──────── DOCUMENT EXTRACT ────────

# Stinky Puppy



## Donnajeff (Jul 27, 2012)

Next week we are bringing home our female, Lucy. She is now 8 weeks old and has been in her whelping box and with her litter mates and she smells pretty nasty. When I bring her home, she will be 9 weeks and I'm wondering if anyone has suggestions on the best way to bathe her or get rid of the smell.


----------



## Ozkar (Jul 4, 2011)

Well a big welcome home to Lucy. 

Firstly, your pup's mum must be a bad mother. All the V pups I have come in contact with smell divine. Mum is usually very vigil in keeping them clean. If you really did want to wipe away that wonderful smell, try and leave it a few nights before you do. Pup can benefit from as much familiarity as possible at first and smell is one of their best senses at that age. 

If you do want to wash pup, a warm wet towel rubbed against the coat, as in against the direction of growth, is a great way to bath them. They don't need fancy shampoos or powders. Just warm water and the towel. It's better for their skin not to have chemicals applied so early. 

Ozkar, Astro and Zsa Zsa have NEVER needed a bath. But they do love a warm towelling after a run in the mud. In Summer heat, you can use cool water on the towel, which they love too.


----------



## dmp (Jan 23, 2012)

Ugh...my pup smells. I've traced it to sweating paw pads (more vents for the new crate help) and...dirty ears. As we keep her cleaned up, the smell settles...but these are not 'odorless' dogs.

────────

> **WORK TO DO**
**A)** Name every dog mentioned in the stinky puppy thread.
**B)** Reproduce everything in the stinky puppy thread from "Well a big welcome" down to "at that age.", swapping "smell" for "scent" wherever it occurs.

──────── EXTRACTED RECORDS ────────

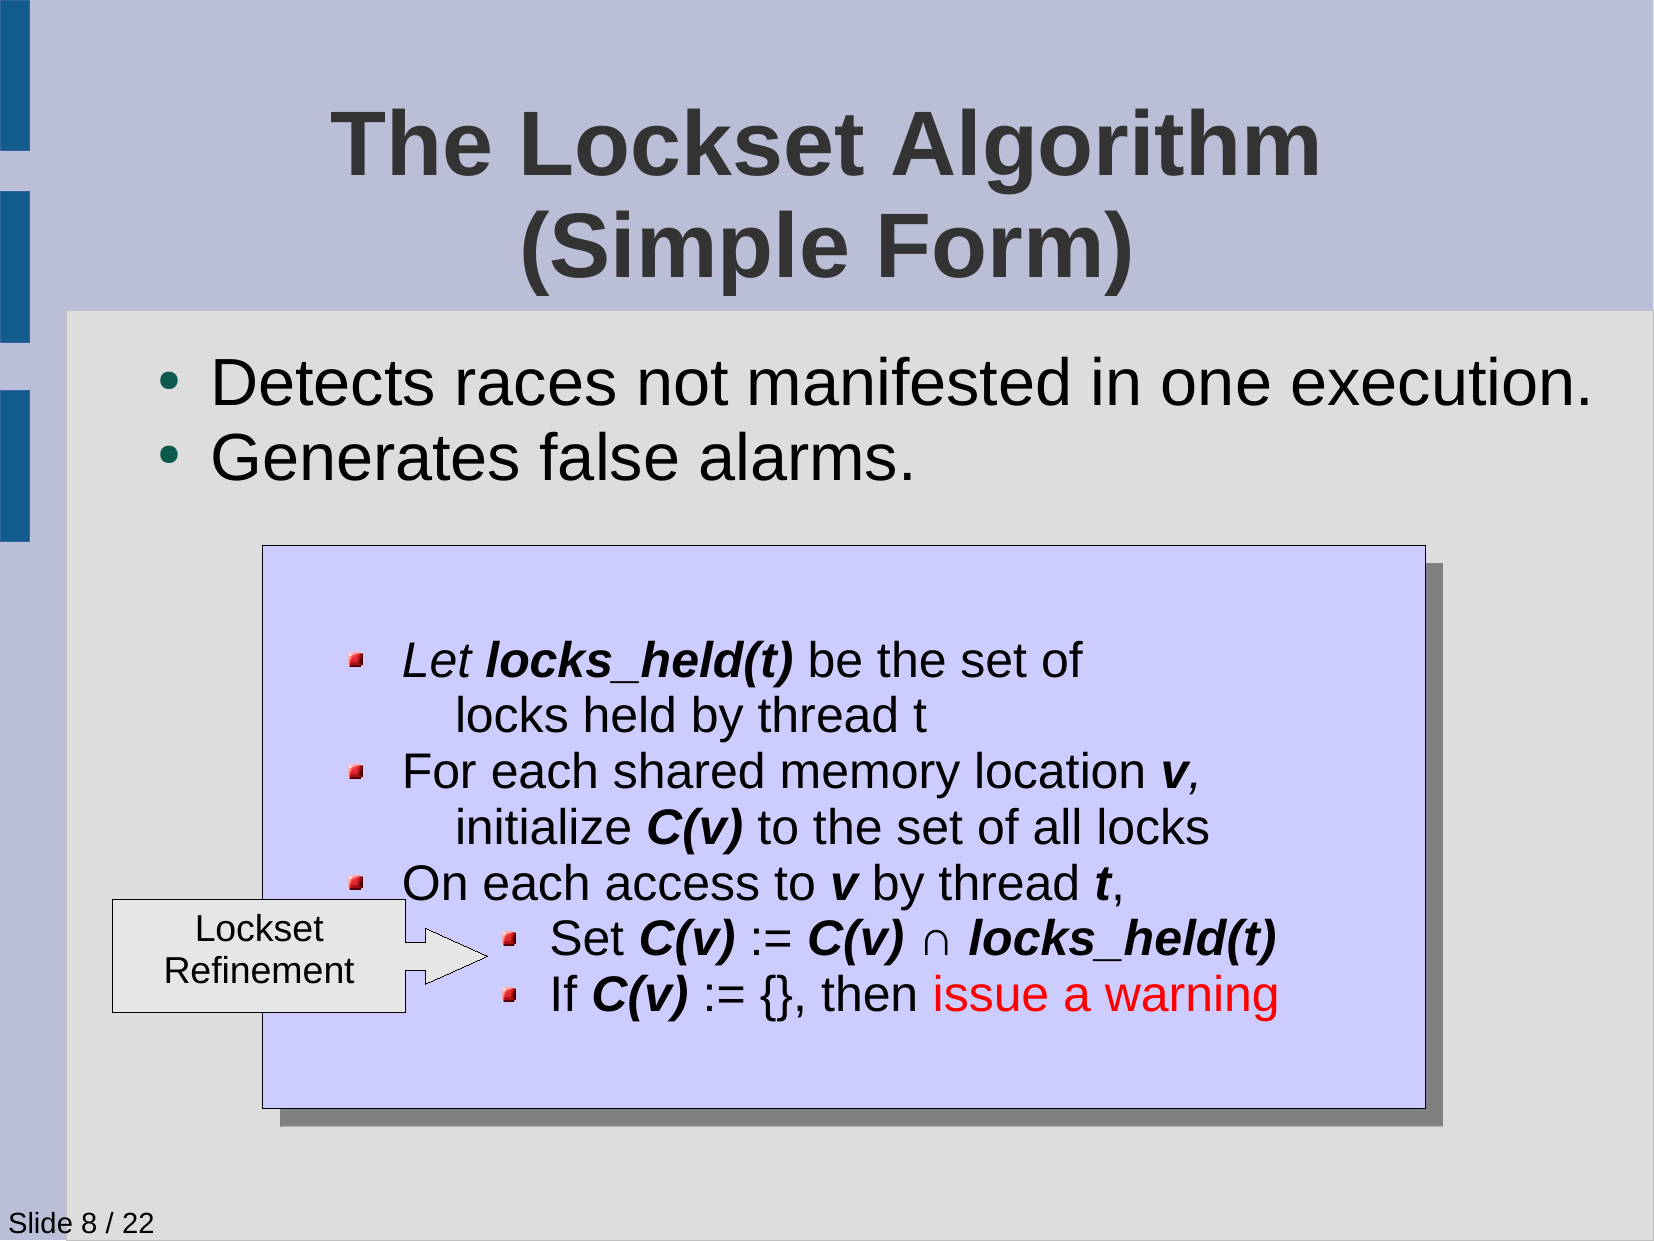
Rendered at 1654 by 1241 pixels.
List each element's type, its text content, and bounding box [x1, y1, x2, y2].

text_box Let locks_held(t) be the set of locks held by thread t For each shared memory location v, initialize C(v) to the set of all locks On each access to v by thread t, Set C(v) := C(v) ∩ locks_held(t) If C(v) := {}, then issue a warning [262, 545, 1426, 1109]
text_box Lockset Refinement [112, 899, 488, 1013]
picture [502, 931, 516, 946]
picture [348, 764, 363, 779]
picture [348, 652, 363, 667]
picture [348, 875, 363, 890]
picture [502, 987, 516, 1002]
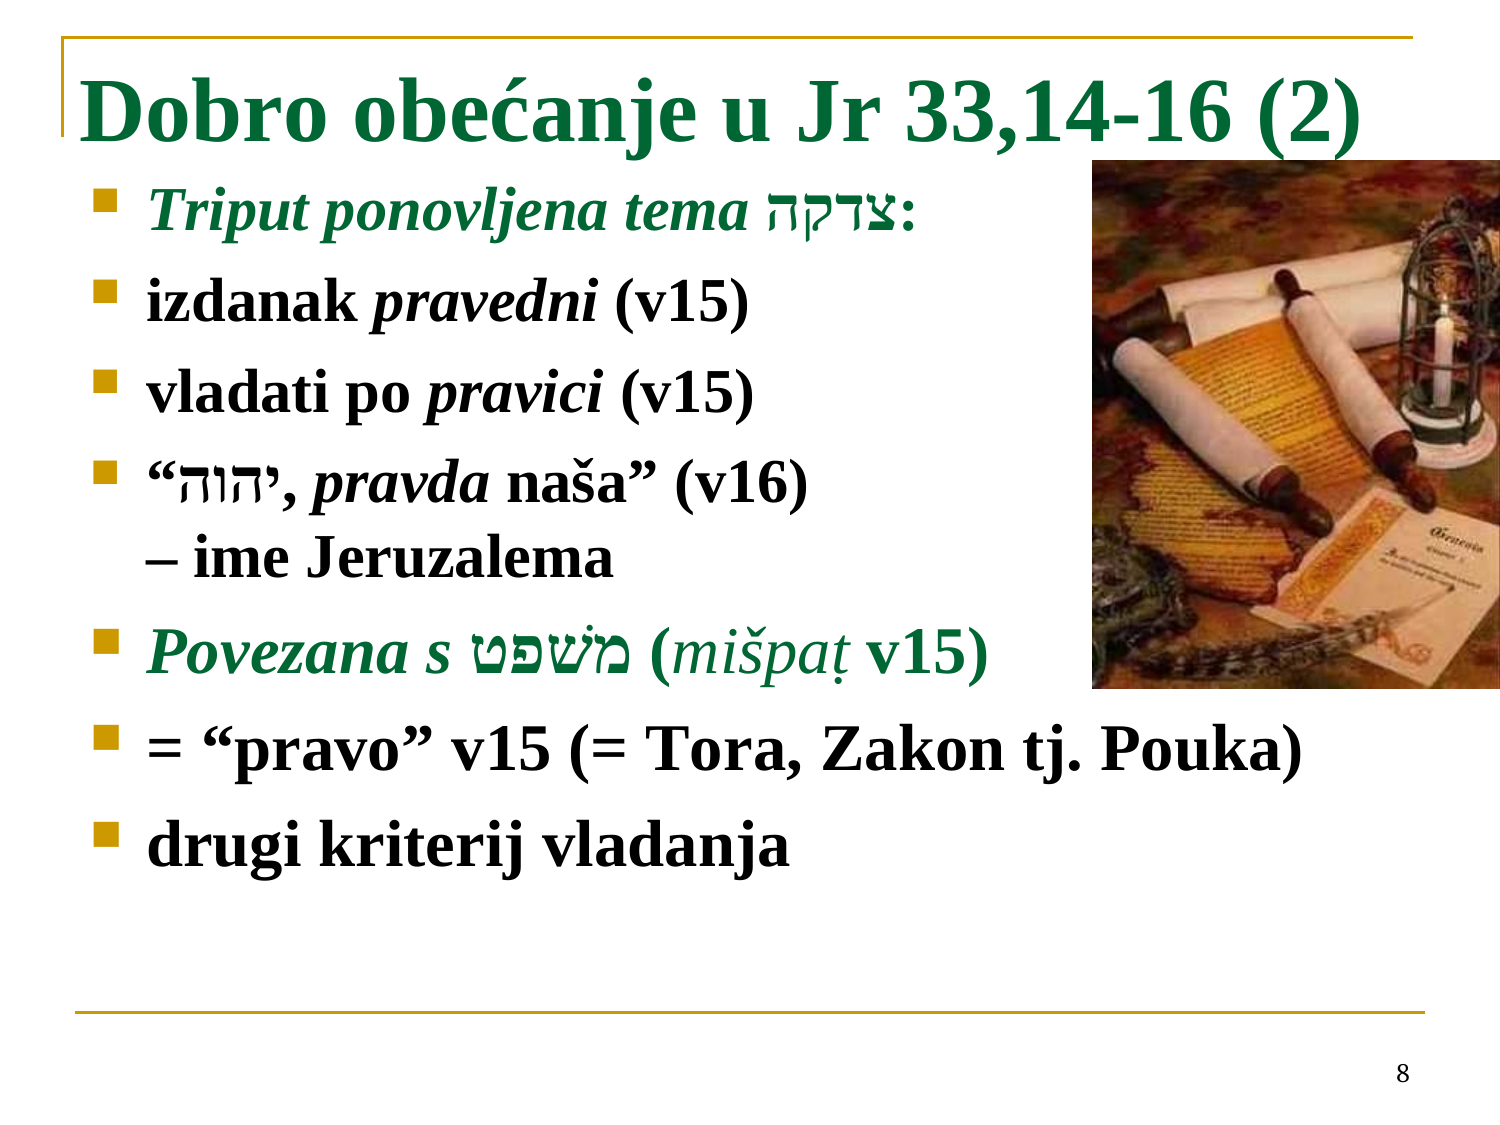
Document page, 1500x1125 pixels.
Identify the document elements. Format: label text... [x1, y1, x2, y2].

list Triput ponovljena tema צדקה: izdanak pravedni (v15) vladati po pravici (v15) “יהוה, pravda naša” (v16) – ime Jeruzalema Povezana s משׁפט (mišpaṭ v15) = “pravo” v15 (= Tora, Zakon tj. Pouka) drugi kriterij vladanja [75, 160, 1471, 1006]
text_box <number> [1074, 1024, 1426, 1100]
title Dobro obećanje u Jr 33,14-16 (2) [64, 42, 1415, 143]
picture [1092, 160, 1500, 689]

────────

> **RESULTS OF THE TASKS**
**A)** Lucy, Ozkar, Astro, Zsa Zsa

**B)**
Well a big welcome home to Lucy. 

Firstly, your pup's mum must be a bad mother. All the V pups I have come in contact with scent divine. Mum is usually very vigil in keeping them clean. If you really did want to wipe away that wonderful scent, try and leave it a few nights before you do. Pup can benefit from as much familiarity as possible at first and scent is one of their best senses at that age.